The exotic skins market had been going strong for ages with fur, and then leather. The anti-fur movement of the 80s and 90s was instrumental in limiting, if not outright stopping, the use of fur in fashion. Fashion brands then went for ‘faux fur’ given how the texture of the material is easier controlled, as compared to real fur that varies with climate, diet and age of the animal.

The issue of reptilian skin being used for fashion products, has also been raised by activists throughout the years, especially when the truth behind crocodile farms was exposed. Handbags, coats and shoes made from snake, alligator and stingray skin came with a heavy price tag and ever-increasing demand. This obviously resulted in an alarming drop in numbers of some species such as the Malaysian python.

To quote you an example, a Chanel-branded handbag made of animal pelts could retail for up to to 9,000 euros ($10,300) on average.

Chanel Starts to Remove Products with Animal Pelt from Its Catalog

Chanel removed Python skin bags from their website on Tuesday. However, secondhand bags (which were made from animal skin) were still on sale for over 5,500 euros on online resale sites.

Animal rights groups such as People for the Ethical Treatment of Animals (PETA) and the Humane Society International (HSI) are also claiming that the iconic house of Chanel is also renouncing the use of fur.

A few fashion houses continued to use fur despite the anti-fur movement in the 90s. These names included Chanel, Yves San Laurent and more.

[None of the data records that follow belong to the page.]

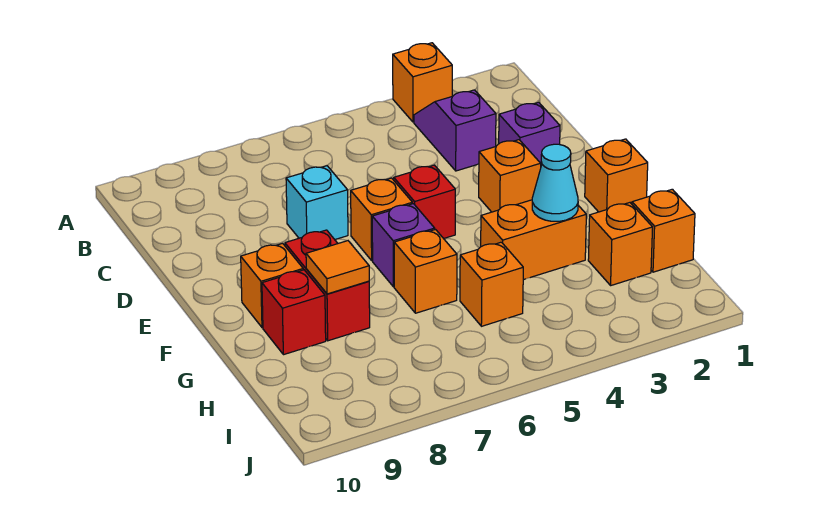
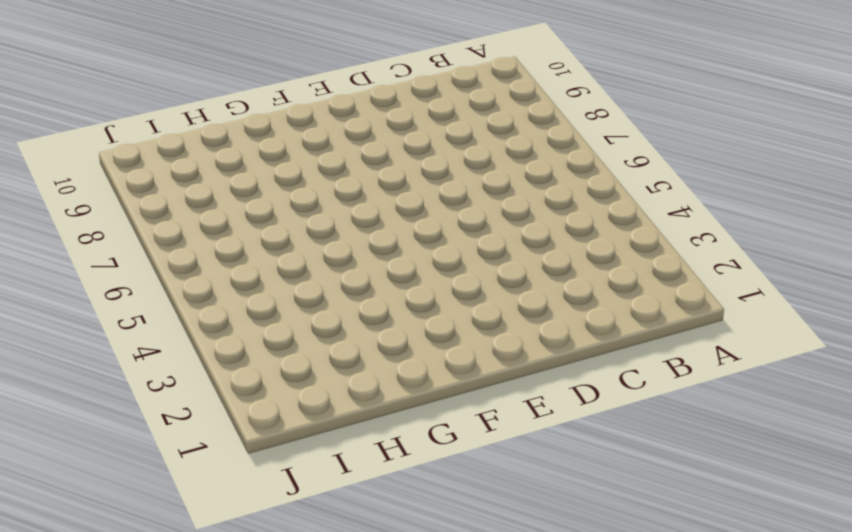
none -> orange brick A3 level 1
none -> purple slope B3:C3 level 1 top C
none -> purple brick D2 level 1

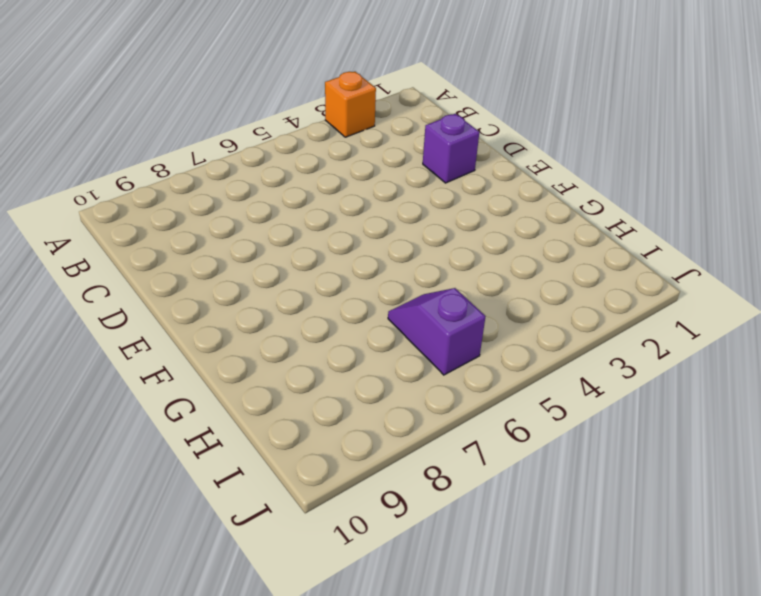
purple slope H6:I6 level 1 top I -> purple slope B3:C3 level 1 top C
none -> cyan brick D7 level 1
none -> orange brick E3 level 1
none -> red brick E5 level 1

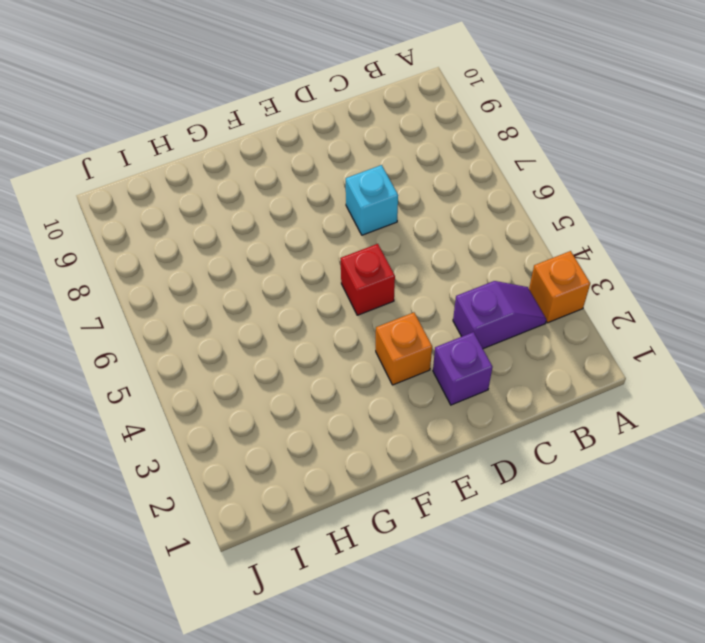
none -> orange brick E6 level 1
none -> orange brick F1 level 1
none -> purple brick F6 level 1

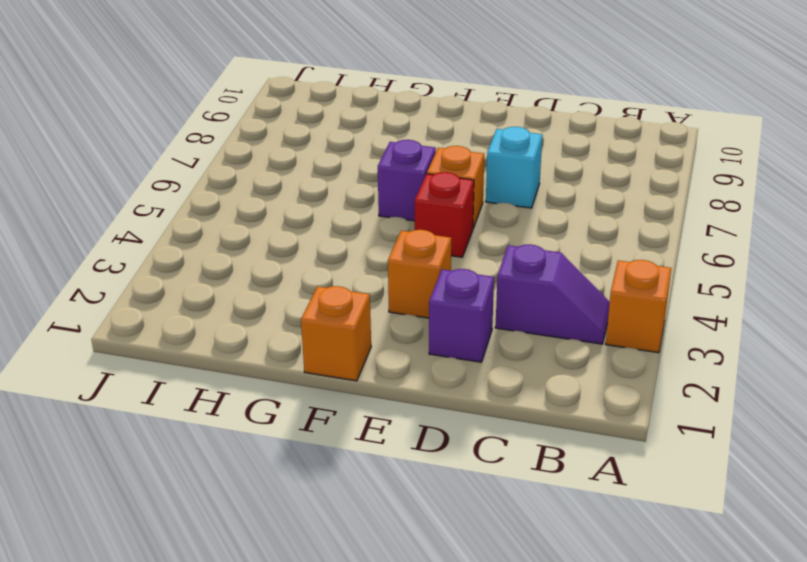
none -> red brick F8:G8 level 1
none -> orange brick F9 level 1
none -> orange brick G3:G4 level 1

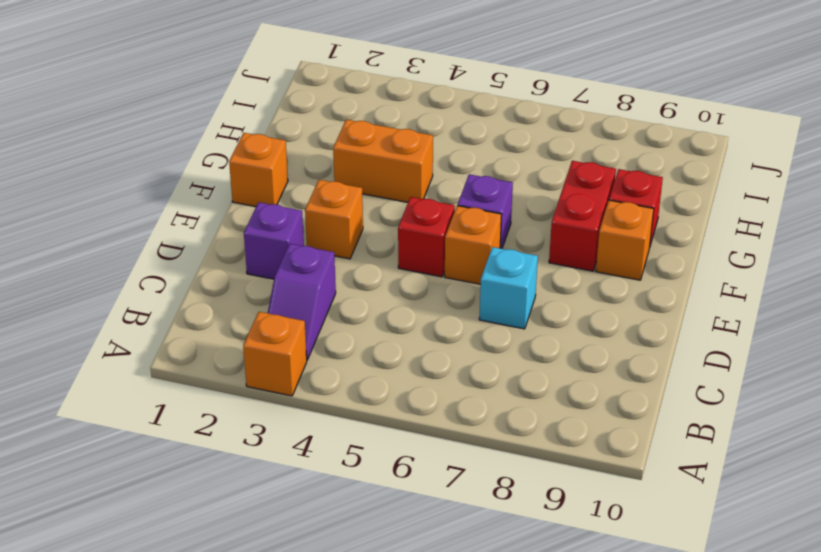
none -> orange brick G6 level 1
none -> orange brick H1 level 1
none -> orange brick H2 level 1

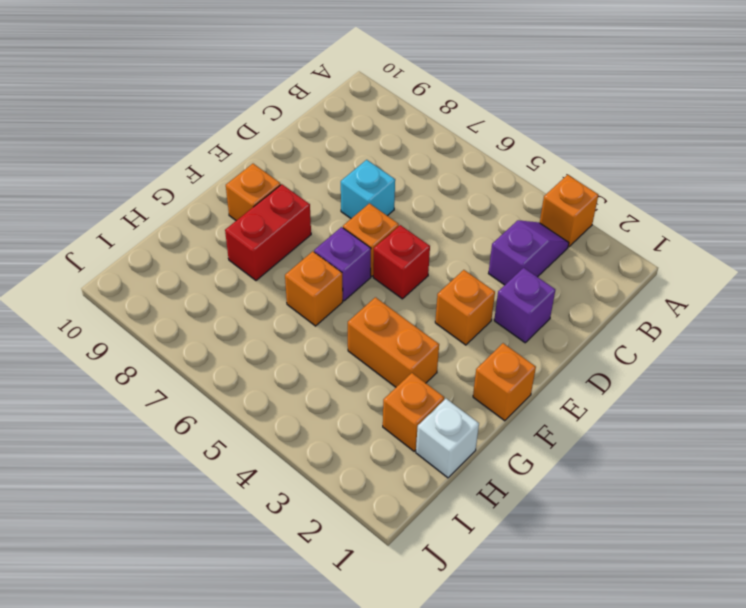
white brick H1 level 1 -> orange brick H1 level 1
none -> red brick G9 level 1
none -> orange brick H5 level 1
none -> cyan cone G3 level 2

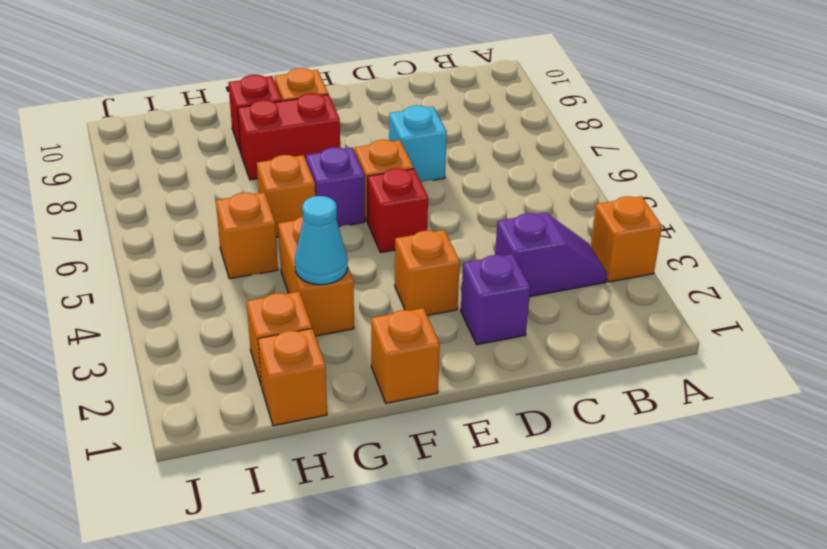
none -> orange tile G8 level 2

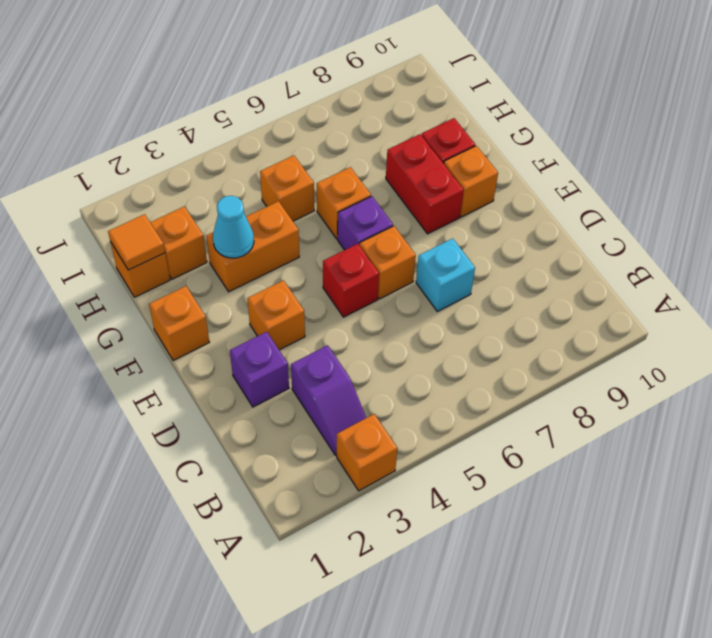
orange tile H1 level 2 -> orange tile G8 level 2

The artist at the helm of the fashion house Karl Lagerfeld had earlier told Women´s Wear Daily that Chanel rarely used fur.

……so rarely that he could not remember the last time it featured on the catwalk.

The End of Fur?

Europe has clamped down on this cruel practice over the years. From French actress’ Bridgette Bardot’s anti-fur movement to the European Union ethical fashion laws after the exposure of labor rights violations in Bangladesh, the move from Chanel came by surprise.

Animal rights groups are optimistic that other luxury brands will also follow suit. HSI director Claire Bass certainly believes so.

Chanel is saving countless crocodiles, lizards, snakes and stingrays from suffering.

HSI director Claire Bass pointed how economical and better quality materials such as faux fur were.

Fur-using brands such as Fendi (for which Lagerfeld also designs), Dolce & Gabbana and Louis Vuitton need to take heed and embrace this fur-free future.

Despite years of pressure from activist groups to drop fur, and a massive decline of 75 percent in fur sales in the 80s, some brands have still not renounced fur. However, top fashion brands such as Gucci, Armani, Versace and John Galliano are in the midst of going fur-free due to a rising tide of criticism.